Сразу после войны было много бандитов, но это время я не помню. Зато лет через десять вернулись из тюрьмы члены банды нашего двора. Один из них, отсидевший за убийство генеральский сын, все время со мной заговаривал. Он женился и у него был маленький ребенок. Он определенно завязал с бандитским прошлым, но когда-то он дружил с моим сводным братом Борисом и ко мне относился покровительственно. Я точно знала, бывшие бандиты меня не обидят.
Мой сводный брат Борис оставался в Клинцах во время немецкой оккупации. Он все эти годы жил со своей бабушкой Аграфеной. В Москву он приезжал где-то на короткое время, но успел подружиться с местной бандой.

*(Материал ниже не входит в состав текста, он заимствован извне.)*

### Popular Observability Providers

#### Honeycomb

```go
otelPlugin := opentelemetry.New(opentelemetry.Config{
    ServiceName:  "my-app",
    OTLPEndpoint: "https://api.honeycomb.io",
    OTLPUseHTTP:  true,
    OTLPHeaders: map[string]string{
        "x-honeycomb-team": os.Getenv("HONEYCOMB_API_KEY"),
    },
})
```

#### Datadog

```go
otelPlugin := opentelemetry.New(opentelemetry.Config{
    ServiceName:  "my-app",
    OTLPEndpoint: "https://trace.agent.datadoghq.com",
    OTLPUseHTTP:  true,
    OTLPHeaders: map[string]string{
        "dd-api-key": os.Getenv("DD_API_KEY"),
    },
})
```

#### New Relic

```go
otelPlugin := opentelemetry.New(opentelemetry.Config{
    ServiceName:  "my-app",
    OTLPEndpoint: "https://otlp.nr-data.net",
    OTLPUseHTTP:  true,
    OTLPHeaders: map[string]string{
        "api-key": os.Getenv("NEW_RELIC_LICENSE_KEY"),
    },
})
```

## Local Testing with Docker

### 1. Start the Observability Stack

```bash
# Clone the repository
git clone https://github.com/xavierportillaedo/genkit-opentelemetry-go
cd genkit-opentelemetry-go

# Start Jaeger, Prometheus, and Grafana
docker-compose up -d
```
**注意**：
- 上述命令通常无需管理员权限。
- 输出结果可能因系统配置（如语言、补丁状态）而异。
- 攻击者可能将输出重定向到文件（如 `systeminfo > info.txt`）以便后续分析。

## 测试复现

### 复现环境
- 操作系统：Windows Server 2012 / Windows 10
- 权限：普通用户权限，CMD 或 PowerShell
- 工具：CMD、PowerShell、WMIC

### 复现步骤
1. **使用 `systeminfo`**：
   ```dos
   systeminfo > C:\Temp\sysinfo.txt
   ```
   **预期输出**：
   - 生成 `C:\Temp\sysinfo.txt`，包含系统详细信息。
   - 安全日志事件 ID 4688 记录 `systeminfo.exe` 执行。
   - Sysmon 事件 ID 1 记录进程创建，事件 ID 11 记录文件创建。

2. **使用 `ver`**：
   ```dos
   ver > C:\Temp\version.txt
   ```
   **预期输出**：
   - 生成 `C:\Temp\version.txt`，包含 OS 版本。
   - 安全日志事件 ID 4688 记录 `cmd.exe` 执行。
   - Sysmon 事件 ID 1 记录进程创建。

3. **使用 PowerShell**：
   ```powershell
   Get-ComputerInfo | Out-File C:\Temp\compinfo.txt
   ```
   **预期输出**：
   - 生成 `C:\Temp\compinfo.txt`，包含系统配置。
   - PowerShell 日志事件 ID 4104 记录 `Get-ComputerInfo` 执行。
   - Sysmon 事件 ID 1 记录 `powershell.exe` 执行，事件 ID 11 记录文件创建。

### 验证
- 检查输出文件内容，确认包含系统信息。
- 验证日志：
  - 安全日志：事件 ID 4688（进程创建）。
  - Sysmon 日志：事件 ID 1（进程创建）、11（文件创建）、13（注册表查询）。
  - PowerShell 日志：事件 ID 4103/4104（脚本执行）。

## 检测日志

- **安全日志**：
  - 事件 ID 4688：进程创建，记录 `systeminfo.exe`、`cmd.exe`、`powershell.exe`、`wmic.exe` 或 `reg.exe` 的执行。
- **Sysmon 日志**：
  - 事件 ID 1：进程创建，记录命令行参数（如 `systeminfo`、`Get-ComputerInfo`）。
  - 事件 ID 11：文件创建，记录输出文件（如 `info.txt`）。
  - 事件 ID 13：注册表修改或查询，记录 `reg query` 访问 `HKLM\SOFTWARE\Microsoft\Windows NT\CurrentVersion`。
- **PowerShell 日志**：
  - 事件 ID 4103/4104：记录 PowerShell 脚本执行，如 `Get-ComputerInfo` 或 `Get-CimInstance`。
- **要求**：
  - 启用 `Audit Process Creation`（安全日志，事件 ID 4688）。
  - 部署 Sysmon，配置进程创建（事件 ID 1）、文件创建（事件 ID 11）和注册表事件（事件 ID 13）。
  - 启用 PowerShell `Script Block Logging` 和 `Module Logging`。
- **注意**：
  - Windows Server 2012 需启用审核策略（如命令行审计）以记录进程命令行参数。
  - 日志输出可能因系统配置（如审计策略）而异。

И еще особенность арбатской жизни тех времен: дворниками работали исключительно татары. Когда наш дворник напивался, он «гонял» своих женщин с криками и руганью. Сам он был маленького роста, а жена и дочери были высокие дородные блондинки. Почему они его боялись – никто не понимал. Жили арбатские дворники в подвалах. Кстати сказать, позже они хорошо вписались. В нашем классе была маленькая, худенькая вшивая девочка татарка, одетая хуже всех. Однако детки дворников получили среднее образование, и пошли работать в основном в обслугу. И квартиры давали в первую очередь жильцам из подвалов. Следующее поколение уже росло и училось не хуже остальных.  Многие получили высшее образование. В отличие от многих других в нашей необъятной, для них не было зазорным работать и не было трудным учиться.
Живя сейчас с больной старухой, я вынуждена постоянно обращаться к дворнику. Мама несколько раз в неделю падает. Происходит это тихо, без криков, как правило, ночью. Поднять я ее не могу совсем – она любит покушать и, хотя ее уже 96 лет, она не худенькая.
Сначала я вызывала скорую помощь. Двенадцать лет назад у нее был перелом шейки бедра. Ей тогда сделали очень сложную операцию. И, когда первый раз она упала, я думала - разошлись крепления. Но кости срослись крепко. Она продолжает регулярно падать уже полгода. И все это время мне помогает ее поднимать дворник таджик. Он вежливый мальчик, хорошо говорит по-русски. Мне хочется думать, что он приживется у нас.